Most recently, the New Mexico Department of Transportation held a hearing for the I-40 Corridor Study, which is studying traffic on Interstate 40 from the Arizona state line to Albuquerque. Consultant Parametrix has done traffic and accident studies and held two public hearings so far, and is continuing to solicit comments about how to make i-40 a smoother ride.

A top goal is to make traveling I-40 safer. Crashes on the stretch of highway in the study peaked in 2019 at 672, then decreased to 645 in 2020 and 600 in 2021. About 18 crashes a year involve fatalities.

One thing the public comments have made clear so far is that motorists want more lanes and wider shoulders. The most common complaints have to do with traffic slowdowns because of construction and accidents. In fact, the top three concerns among commenters were traffic backups (91%), lane closures from accidents (82%) and lane closures due to construction (78%). Getting around those situations would go a long way toward providing relief.

“People are really concerned about safety in this corridor and overall reliability,” NMDOT Project Manager Summer Herrera told the audience at an April 25 public hearing. “People are frustrated with those closures and with trucks taking up both lanes.”

Like other communities, the traffic is heavier during traditional commuting hours. For now, two lanes in each direction seems to be enough. But as the community grows, more lanes may be needed.

Traffic planners are also concerned about “geometric deficiencies” – ramps or curves that aren’t optimal for motorists to navigate – and deteriorating or obsolete infrastructure, such as  32 bridges that don’t have enough horizontal or vertical clearance.

Those deficiencies become a problem, especially when backups on I-40 push motorists off to parallel or frontage roads that may run through smaller communities. About 120 miles of Historic Highway 66 parallels I-40 between Arizona and Albuquerque.

“It can be hard to figure out how to get on and off of alternate routes,” Parametrix Deputy Project Manager Stephanie Miller said. “They are not highways.
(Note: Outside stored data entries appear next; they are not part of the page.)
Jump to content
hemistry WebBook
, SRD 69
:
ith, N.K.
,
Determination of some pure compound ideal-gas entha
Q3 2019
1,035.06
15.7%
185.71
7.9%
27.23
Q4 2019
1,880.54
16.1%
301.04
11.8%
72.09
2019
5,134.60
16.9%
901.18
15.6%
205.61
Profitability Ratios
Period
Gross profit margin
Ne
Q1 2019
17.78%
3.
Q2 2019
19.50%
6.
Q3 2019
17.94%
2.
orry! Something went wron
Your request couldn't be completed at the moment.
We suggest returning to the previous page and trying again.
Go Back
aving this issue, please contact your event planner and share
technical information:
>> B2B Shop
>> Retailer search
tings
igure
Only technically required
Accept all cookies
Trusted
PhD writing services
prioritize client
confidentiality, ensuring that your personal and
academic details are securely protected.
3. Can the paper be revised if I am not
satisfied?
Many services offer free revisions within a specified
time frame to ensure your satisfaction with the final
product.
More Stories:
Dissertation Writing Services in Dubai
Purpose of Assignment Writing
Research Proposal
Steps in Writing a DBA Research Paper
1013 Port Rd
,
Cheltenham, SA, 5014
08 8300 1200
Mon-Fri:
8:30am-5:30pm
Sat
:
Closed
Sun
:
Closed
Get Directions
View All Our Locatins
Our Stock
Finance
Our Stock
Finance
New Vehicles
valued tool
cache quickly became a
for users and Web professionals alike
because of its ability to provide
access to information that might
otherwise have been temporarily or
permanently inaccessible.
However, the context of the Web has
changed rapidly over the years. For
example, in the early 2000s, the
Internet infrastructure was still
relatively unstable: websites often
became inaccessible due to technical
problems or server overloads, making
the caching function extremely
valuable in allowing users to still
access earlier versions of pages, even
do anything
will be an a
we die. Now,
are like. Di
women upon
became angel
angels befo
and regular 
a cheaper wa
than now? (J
Speeds are quite a bit [lower]. They are not designed to accommodate the interstate traffic.”

Parametrix traffic lead Charles Allen said that the I-40 study will help NMDOT prioritize what needs to be repaired or improved.

”This is not something that will be built in a year or two years,” Allen said. “We will look at the condition of the roadway and the safety of it and work on the biggest need.”

The current comment period for the I-40 study runs through May 24. The public may comment via the project website (https://i40nmstudy.com), by email to This e-mail address is being protected from spambots. You need JavaScript enabled to view it or by postal mail to I-40 Corridor Study, 9600 San Mateo Blvd. NE, Albuquerque, NM 97113.

NMDOT also had a hearing in March for the Route 66 Improved project, which covers roughly the same length of Historic Highway 66, and the city has consultants working on a Transportation Master Plan to address traffic planning as the city grows.

It’s not as confusing as it sounds: each of the studies looks at roads under a different jurisdiction. I-40 is federal, Highway 66 is state and the city study looks at all of the streets under city control within city limits.

Although the agencies didn’t coordinate on the timing of their studies, they are expected to reference each other when all the studies are completed. All three studies are set to include public hearings again in the fall.